Dr. Wherry is internationally recognized for his groundbreaking achievements in basic, translational, and clinical immunology, influencing the scientific understanding of cancer immunobiology and immunotherapy. His work has defined the concept of T-cell exhaustion and has distinguished exhaustion from other types of immune system nonresponsiveness. Dr. Wherry was instrumental in first identifying PD-1 expression by exhausted T cells and in characterizing the co-regulation of exhaustion by PD-1 and other inhibitory receptors. His innovative research has laid the foundation for demonstrating that exhausted T cells are a critical target of PD-1 checkpoint blockade in cancer. This treatment has transformed many previously intractable cancers into chronic diseases.
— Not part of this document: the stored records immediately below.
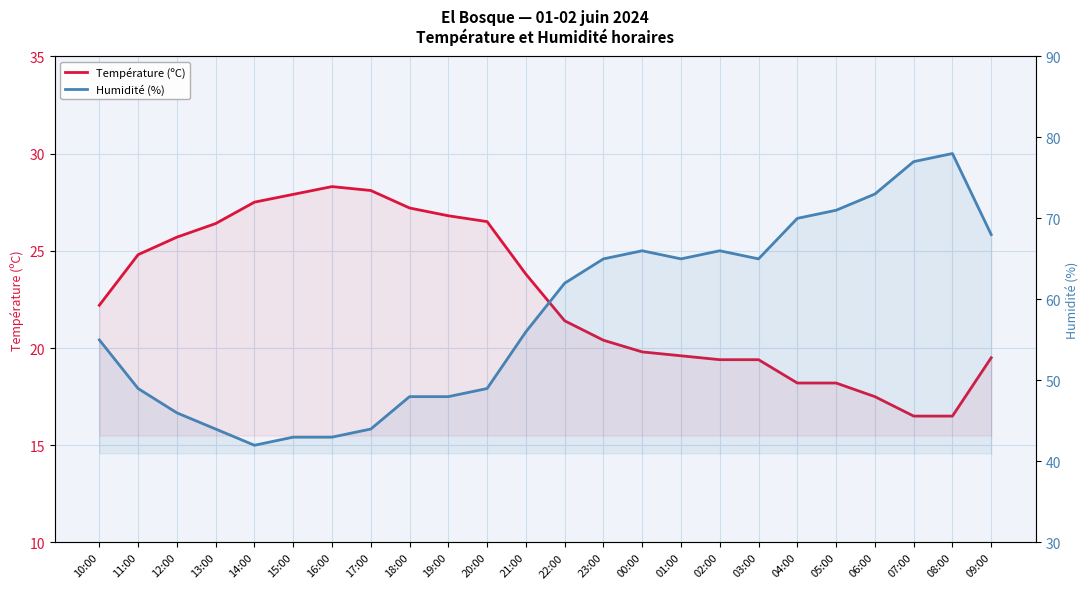

At how many categories does at least one series exceed 71?

3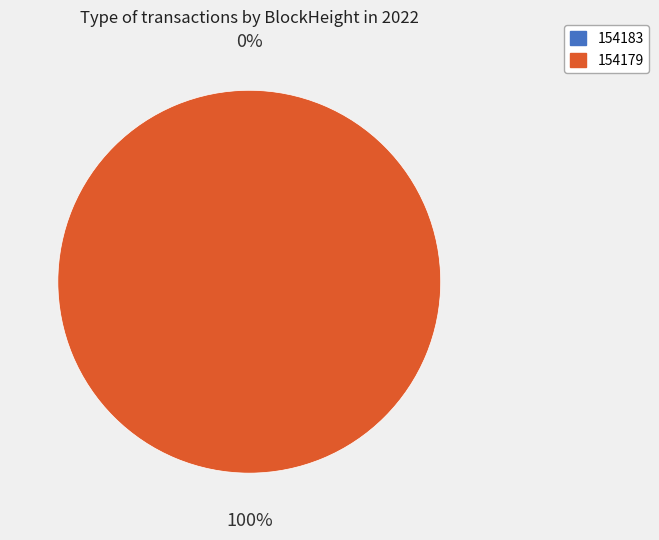

Does 154179 account for over 50% of the chart?

Yes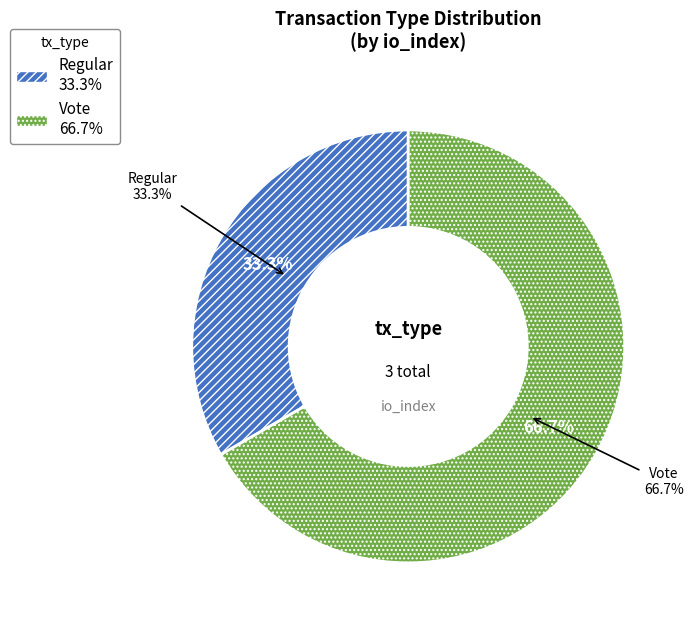

Is it true that Vote is 53% of the pie?

False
Recently, Dr. Wherry has discovered new developmental biology pathways governing the lineage dynamics of exhausted T cells. His laboratory team is now attempting to identify and catalog associated signals that control cellular homeostasis. Further, Dr. Wherry and his team at Penn Medicine’s Abramson Cancer Center are working to develop new cellular engineering techniques to generate cell-based therapies, such as chimeric antigen receptor T cells, by targeting noncoding genomic regulatory elements that control state-specific gene regulation in exhausted T cells. More recently, Dr. Wherry’s group has pioneered deep immune profiling pipelines that allow an “immune health” fingerprint to be defined and monitored over time. This approach is being explored in patients with cancer and individuals affected by COVID-19 to study clinical perturbations whereby alterations in an individual’s immune health profile may subsequently help determine current and future immune competency.

Awards and Training

Dr. Wherry has received numerous awards and honors throughout his career, including the International Society for Advancement of Cytometry CYTO Hooke Award (2022), the University of Pennsylvania Perelman School of Medicine Stanley N. Cohen Biomedical Research Award (2021), the Stand Up To Cancer Sharp Award (2018), and the CRI Frederick W. Alt Award for New Discoveries in Immunology (2016). He is an elected Fellow of the American Association for the Advancement of Science (2022).

Dr. Wherry received his undergraduate degree from Pennsylvania State University and his PhD in immunology at Thomas Jefferson University. He completed a postdoctoral fellowship with Rafi Ahmed, PhD, at Emory University.